I. loved. this. totally awesome!
you my dear have left me with goosebumps and tears in my eyes. you are amazing. and I hugging my laptop, I hope you can feel it. *SQUEEZE*
Actually can you loosen just a tidge? Having trouble breathing. 🙂
Happy MotherFuckingBoozeTime, ShroomTime, Cheeze and Wine Time and whatever other indulgences you care to partake of my beautiful co-survivor. I love you! Surviving is good. Gloria Gaynor has been put to shame by you and Herbert!
Loved your story, pookie. Big squishy damp love fest.
I’m strapping on my platforms and rockin’ an afro in honor of you, Herbert, and motherfucking booze.

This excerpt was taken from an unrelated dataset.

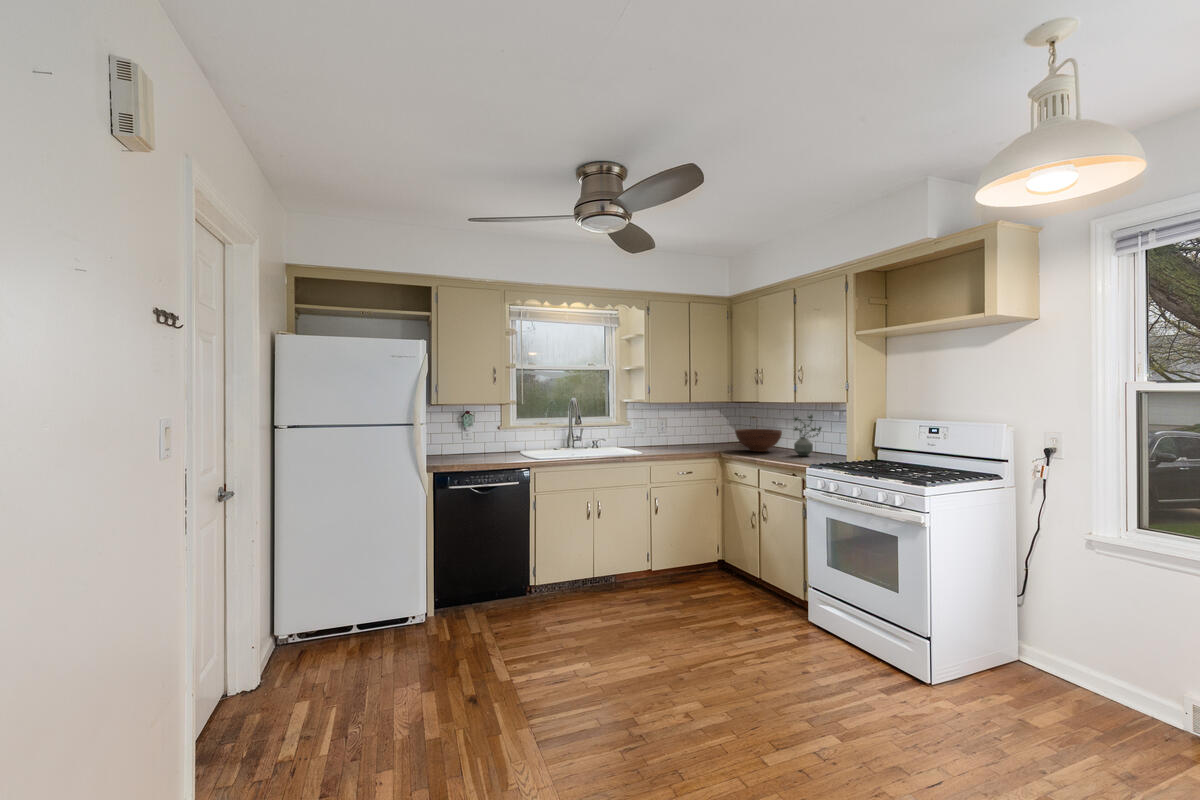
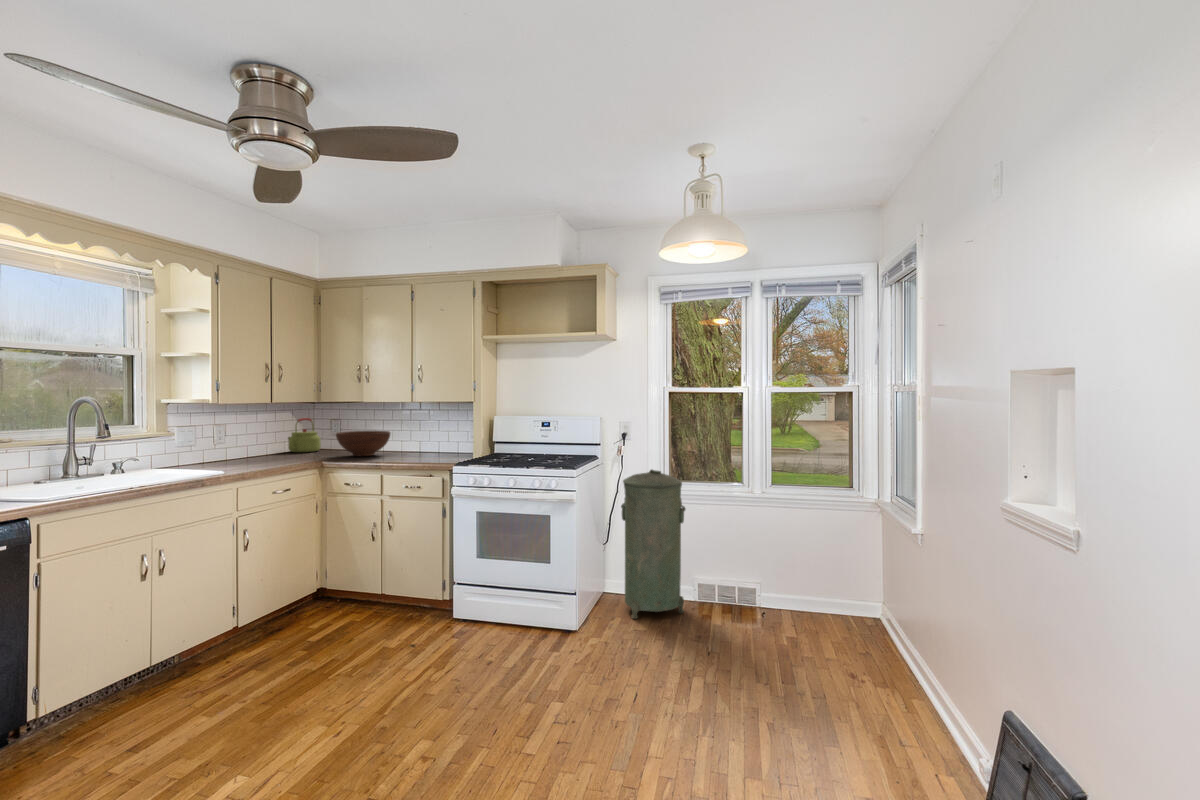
potted plant: present [794,415,821,456] -> none [408,412,436,456]
kettle: none [711,416,738,444] -> present [288,418,321,452]
trash can: none [1027,505,1142,728] -> present [621,470,685,619]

Play loud and proud! Bring on the cheese! No, no..put LiLo’s crotch down!
This is the song I have sung to my daughter each and every time she’s had her heart broken. It’s a ritual. And once, in a shoe store in the city it came on the Muzak. We sang along and danced. It was priceless. Until we were asked to leave the store. Oh well, that wasn’t the first time.
You sound way better than I do though. Or maybe it’s Herbert. Loved it!!
And super freakin congrats on the survivor status. I knew there was good will in the Universe.
♥Spot
YAY! YEAH! *holds up cigarette lighter flame and sways back and forth* GO GIRL! YOU WILL SURVIVE! FUCK OFF, CANCER, NO ONE WANTS YOU HERE!
Wow! The 70s just flashed in front of my eyes! That was the last time I was at such a KICK-ASS CONCERT! Okay, must stop yelling now.
SWOON!
Your talent is awesome. You make even the cheesiest of songs sound great!!
Words cannot express how much I love this. Everything about this. Including the shirt. So I will shut up now.